OpRequest flow in RADOS OSD server
This post is a quick tour of the life cycle of an OpRequest
in the
Ceph/RADOS storage server. We’ll follow the request from the time the generic
message arrives off the network, to the point that the resulting transaction
for an object operation hits the low-level object store layer as a
transaction.
The Messenger
handles connections and generic messages. A message will be
dispatched to any registered dispatchers via the ms_dispatch
virtual method
on the Dispatcher
interface. The OSD
class implements the Dispatcher
interface. There are two high-level asynchronous traces described below. The
first is the process of receiving, preparing, and queueing a request.

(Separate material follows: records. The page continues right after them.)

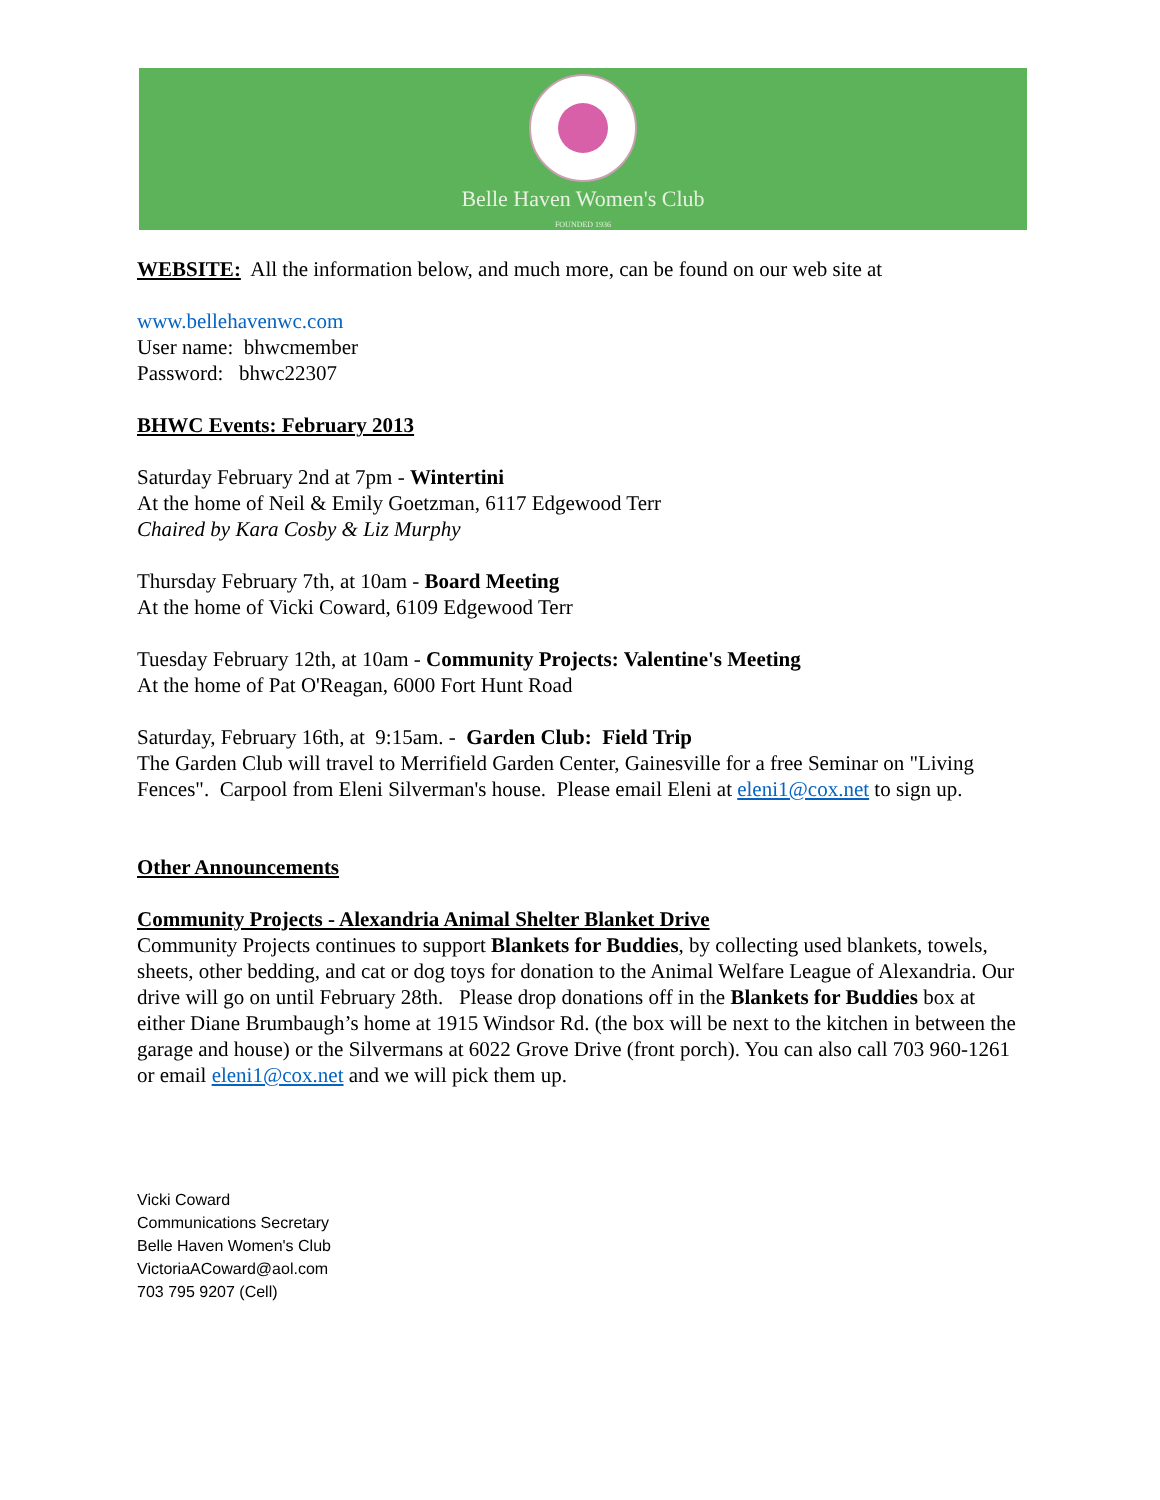Belle Haven Women's Club
FOUNDED 1936
WEBSITE: All the information below, and much more, can be found on our web site at
www.bellehavenwc.com
User name: bhwcmember
Password: bhwc22307
BHWC Events: February 2013
Saturday February 2nd at 7pm - Wintertini
At the home of Neil & Emily Goetzman, 6117 Edgewood Terr
Chaired by Kara Cosby & Liz Murphy
Thursday February 7th, at 10am - Board Meeting
At the home of Vicki Coward, 6109 Edgewood Terr
Tuesday February 12th, at 10am - Community Projects: Valentine's Meeting
At the home of Pat O'Reagan, 6000 Fort Hunt Road
Saturday, February 16th, at 9:15am. - Garden Club: Field Trip
The Garden Club will travel to Merrifield Garden Center, Gainesville for a free Seminar on "Living Fences". Carpool from Eleni Silverman's house. Please email Eleni at eleni1@cox.net to sign up.
Other Announcements
Community Projects - Alexandria Animal Shelter Blanket Drive
Community Projects continues to support Blankets for Buddies, by collecting used blankets, towels, sheets, other bedding, and cat or dog toys for donation to the Animal Welfare League of Alexandria. Our drive will go on until February 28th. Please drop donations off in the Blankets for Buddies box at either Diane Brumbaugh’s home at 1915 Windsor Rd. (the box will be next to the kitchen in between the garage and house) or the Silvermans at 6022 Grove Drive (front porch). You can also call 703 960-1261 or email eleni1@cox.net and we will pick them up.
Vicki Coward
Communications Secretary
Belle Haven Women's Club
VictoriaACoward@aol.com
703 795 9207 (Cell)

The
second is from the perspective of separate worker threads that dequeue
requests to be processed.
Message Dispatch and Request Queuing #
The trace begins when a message is dispatched to the OSD:
- bool OSD::ms_dispatch(Message *m)
- src/osd/OSD.cc:4720
There are two paths that can be taken, both of which will arrive at
OSD::dispatch_op
.
- void OSD::_dispatch(Message *m)
- Construct a new OpRequest
- src/osd/OSD.cc:4937
- void OSD::do_waiters()
- Grab an existing OpRequest
- src/osd/OSD.cc:4840
Both _dispatch
and do_waiters
will then process a request:
- void OSD::dispatch_op(OpRequestRef op)
- src/osd/OSD.cc:4857
- void OSD::handle_op(OpRequestRef op)
- src/osd/OSD.cc:7352
- void OSD::enqueue_op(PG *pg, OpRequestRef op)
- src/osd/OSD.cc:7546
- void PG::queue_op(OpRequestRef op)
- src/osd/PG.cc:1707
The request is now living on a queue waiting to be picked up by a worker:
Request Processing #
The rough flow:
- struct OpWQ: public ThreadPool::WorkQueueVal<pair<PGRef, OpRequestRef>, PGRef >
- src/osd/OSD.h:1101
- void OSD::OpWQ::_process(PGRef pg, ThreadPool::TPHandle &handle)
- src/osd/OSD.cc:7604
- void OSD::dequeue_op(PGRef pg, OpRequestRef op, ThreadPool::TPHandle &handle)
- src/osd/OSD.cc:7643
- void ReplicatedPG::do_request(OpRequestRef op, ThreadPool::TPHandle &handle)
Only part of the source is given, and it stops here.